Celle-ci pensa qu’il avait l’air d’un prophète fatigué avec la peau grise de son visage que l’ossature hardie ne tendait plus. La barbe qu’il portait longue semblait de même étoffe que la peau et, sous la calotte noire, ses cheveux, jadis bouclés peut-être, pendaient en maigres tortillons découragés. Mais le regard sombre reflétait encore la jeunesse et la volonté.

— Jeune femme, dit-il enfin, celle qui t’accompagne m’a dit que tu étais ici contre ton gré, en danger, et que tu désirais ardemment rentrer chez toi autrement qu’en compagnie de tous ces soldats. Est-ce vrai ?

— C’est vrai.

— Je peux peut-être t’aider, mais j’ai besoin de savoir qui tu es. En ces temps terribles que nous vivons, les visages sont souvent doubles, ou faux, les âmes le sont plus encore, et tel regard pur couvre un cœur de boue. Si tu veux que je te fasse confiance, tu dois d’abord me faire confiance..., et, femme, tu es arrivée sous un costume d’homme.

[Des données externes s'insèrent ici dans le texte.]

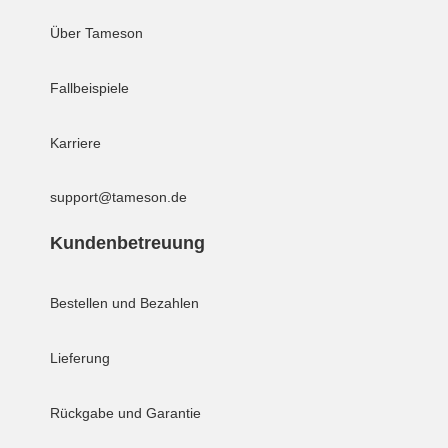
Über Tameson
Fallbeispiele
Karriere
support@tameson.de
Kundenbetreuung
Bestellen und Bezahlen
Lieferung
Rückgabe und Garantie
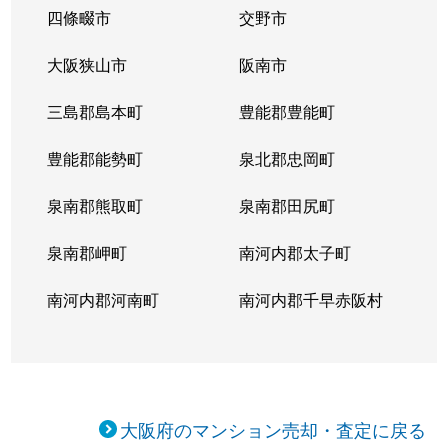
四條畷市
交野市
大阪狭山市
阪南市
三島郡島本町
豊能郡豊能町
豊能郡能勢町
泉北郡忠岡町
泉南郡熊取町
泉南郡田尻町
泉南郡岬町
南河内郡太子町
南河内郡河南町
南河内郡千早赤阪村
大阪府のマンション売却・査定に戻る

— En quoi mon nom vous apprendra-t-il quelque chose ? dit doucement Marianne. Nous appartenons à des univers tellement éloignés ! Mon nom est, pour vous, sans signification... et vous n’avez aucun moyen de savoir si je ne mentirai pas.

— Dis toujours ! Pourquoi répondrais-tu à une offre amicale par la méfiance ? Ce livre, ajouta-t-il en tapant doucement sur la reliure sombre, dit : « Une oie va pliant le cou, mais à ses yeux rien n’échappe. » Nous autres juifs sommes comme les oies... et nous savons infiniment plus de choses que tu ne peux l’imaginer. Entre autres, je connais beaucoup de noms... même dans ton univers !

— C’est bien ! fit Marianne. Je suis la princesse Sant’Anna et j’ai encouru la colère de l’Empereur en faisant évader de prison l’homme qui m’a servi de père et que l’on allait exécuter ! A mon tour de vous prévenir : en m’aidant vous prendrez des risques.

Pour toute réponse, le vieil homme prit un papier dans la poche de sa longue lévite grise et le tendit tout ouvert à Marianne. Avec stupeur, elle s’aperçut que c’était l’un des fameux placards la concernant et que l’on avait appliqués sur les murs de Moscou.

— Tu vois, conclut Salomon, j’avais le moyeu de savoir si tu disais la vérité.

Sans détacher ses yeux du papier sali, elle demanda, la voix soudain altérée :

— Comment avez-vous eu ce papier ?

— Près du relais aux chevaux. Les hommes qui portent le courrier en ont laissé, paraît-il, dans toutes les bourgades un peu importantes de la route du Niemen. Et moi je ramasse toujours les papiers imprimés. Cela peut être intéressant.